Partager cette expérience avec le grand public

« une vie est une œuvre d’art… »

 

  Ce Palais est le miroir de l’âme de Jean-Luc. L’art n’est pas à ses yeux une réjouissance personnelle, nous semble-t-il. Il est certainement le moyen d’émouvoir le plus grand nombre d’Hommes en leur offrant une image privilégiée.

  Tout dans ses gestes, dans ses paroles, dans sa façon de voir la vie, de l’interpréter, le propriétaire du Palais est inspiré par l’art. Et cet art, il veut le partager.

  Ouvrir le Palais de la Cathédrale est un plaidoyer pour l’accessibilité à un large public. C’est toute une conception de l’approche de la culture qui se trouve mise en question. Effectivement, si la culture a pu passer pour un ornement ou un privilège, il est loin d’en être de même aujourd’hui, pour preuve.

  Que l’art ait un avenir, la question ne fait aucun doute. Il devient même une éducation permanente.

  Les objets ont un destin qui leur est propre nous déclare Jean-Luc et leur vie s’épanouira au grès de ces moments festifs et culturels. L’architecture a toujours été le reflet des rapports sociaux et pour s’en convaincre, il suffit d’observer les couloirs qui étaient réservés au personnel dont l’accès aux salons par les nobles portes était interdit.

  L’ambition consiste cette fois à brasser des publics curieux ou passionnés.

Un cri qui vient de l’intérieur

 « La musique est un cri qui vient de l’intérieur » nous dit la chanson. Et Jean-Louis de nous rétorquer : « il en est de même pour l’art en général».  Il faut en effet un regard, une sensibilité, une attention toute particulière pour vivre cette culture.  N’est pas amateur ou professionnel de l’art qui veut. Et qui d’autre que Jean-Luc Montois peut nous parler de l’art avec autant de passion et de crier bien fort le sens qu’il a donné à sa vie.
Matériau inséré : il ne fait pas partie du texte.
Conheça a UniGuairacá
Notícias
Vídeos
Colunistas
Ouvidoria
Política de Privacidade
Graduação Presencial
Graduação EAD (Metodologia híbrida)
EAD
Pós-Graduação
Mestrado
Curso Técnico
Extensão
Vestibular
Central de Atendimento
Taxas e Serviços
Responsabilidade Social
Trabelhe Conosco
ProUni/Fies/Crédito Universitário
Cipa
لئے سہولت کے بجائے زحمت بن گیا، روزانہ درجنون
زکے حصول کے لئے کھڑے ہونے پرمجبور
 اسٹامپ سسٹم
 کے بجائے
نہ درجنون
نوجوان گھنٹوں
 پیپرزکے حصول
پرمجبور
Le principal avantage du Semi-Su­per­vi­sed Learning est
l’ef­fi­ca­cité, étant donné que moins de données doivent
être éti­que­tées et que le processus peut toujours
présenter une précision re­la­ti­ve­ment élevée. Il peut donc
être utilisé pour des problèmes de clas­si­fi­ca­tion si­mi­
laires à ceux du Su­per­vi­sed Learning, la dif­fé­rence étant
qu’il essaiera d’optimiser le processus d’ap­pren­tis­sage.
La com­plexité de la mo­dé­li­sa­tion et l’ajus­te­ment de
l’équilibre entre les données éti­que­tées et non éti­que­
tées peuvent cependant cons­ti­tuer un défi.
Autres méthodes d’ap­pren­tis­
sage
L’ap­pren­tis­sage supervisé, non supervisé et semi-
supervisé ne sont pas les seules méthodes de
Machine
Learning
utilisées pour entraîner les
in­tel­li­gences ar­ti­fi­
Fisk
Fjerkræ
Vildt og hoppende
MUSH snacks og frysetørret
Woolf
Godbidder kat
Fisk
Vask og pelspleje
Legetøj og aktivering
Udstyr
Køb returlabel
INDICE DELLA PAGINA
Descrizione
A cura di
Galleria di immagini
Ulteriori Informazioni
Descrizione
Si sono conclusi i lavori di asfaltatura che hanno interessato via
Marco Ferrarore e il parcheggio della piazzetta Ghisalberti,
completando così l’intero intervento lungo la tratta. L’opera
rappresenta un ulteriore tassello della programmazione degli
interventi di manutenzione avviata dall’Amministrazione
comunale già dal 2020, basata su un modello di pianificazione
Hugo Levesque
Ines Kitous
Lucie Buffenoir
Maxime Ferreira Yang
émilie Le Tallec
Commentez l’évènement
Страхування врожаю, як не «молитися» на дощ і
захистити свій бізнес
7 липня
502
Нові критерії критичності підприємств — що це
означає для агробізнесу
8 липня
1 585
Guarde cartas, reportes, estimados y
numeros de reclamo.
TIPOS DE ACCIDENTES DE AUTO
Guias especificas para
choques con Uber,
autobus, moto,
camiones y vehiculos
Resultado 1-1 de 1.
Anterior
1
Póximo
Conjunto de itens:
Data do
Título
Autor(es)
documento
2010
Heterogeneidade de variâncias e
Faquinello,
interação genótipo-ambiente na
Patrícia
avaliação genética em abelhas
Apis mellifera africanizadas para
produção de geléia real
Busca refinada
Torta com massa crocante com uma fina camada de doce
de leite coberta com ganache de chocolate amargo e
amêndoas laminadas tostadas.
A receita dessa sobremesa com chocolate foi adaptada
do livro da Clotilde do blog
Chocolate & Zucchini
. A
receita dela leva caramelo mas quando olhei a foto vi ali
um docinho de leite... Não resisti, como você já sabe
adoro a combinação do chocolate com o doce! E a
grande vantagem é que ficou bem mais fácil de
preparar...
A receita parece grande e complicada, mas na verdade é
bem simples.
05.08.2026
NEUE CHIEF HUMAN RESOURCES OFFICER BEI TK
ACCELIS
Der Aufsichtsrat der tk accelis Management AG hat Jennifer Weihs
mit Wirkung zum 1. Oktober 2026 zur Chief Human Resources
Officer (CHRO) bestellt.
  La maison est ouverte aux groupes sur réservation à l’Office de Tourisme dans le cadre de visites sous la conduite du maître des lieux, mêlant ainsi l’Histoire, les anecdotes et les petits conseils à ceux qui voudraient prendre leur part de l’effort collectif de restauration du patrimoine.

  L’Enclos Notre-Dame, le Mont Sithieu, la Cathédrale, l’Office du Tourisme et maintenant le Palais, tous les ingrédients semblent réunis pour une agréable découverte du plus ancien quartier de notre belle ville.

L’Enclos Notre-Dame d’autrefois

Le côté Nord de la Cathédrale

    La cathédrale de Saint-Omer, le monument le plus complet qui nous reste du moyen-âge, dans le nord de la France, entre Amiens et la mer, n’a pas été construite d’un seul jet. On y remarque parfaitement les styles des différentes époques où ses diverses parties ont été faites, depuis le XIe siècle jusqu’au XVIe siècle.

     Cette lithographie, non datée, nous présente le parvis côté nord avec un certain aspect plus végétal. Le Palais de la cathédrale n’y est pas représenté. Dans le fond, on devine le chapitre et sa porte cochère. Cet ensemble est accolé à la cathédrale. Aujourd’hui, il ne reste qu’un mur épais, parfaitement visible du jardin du Palais. Les fondations de ce mur dateraient de l’époque mérovingienne.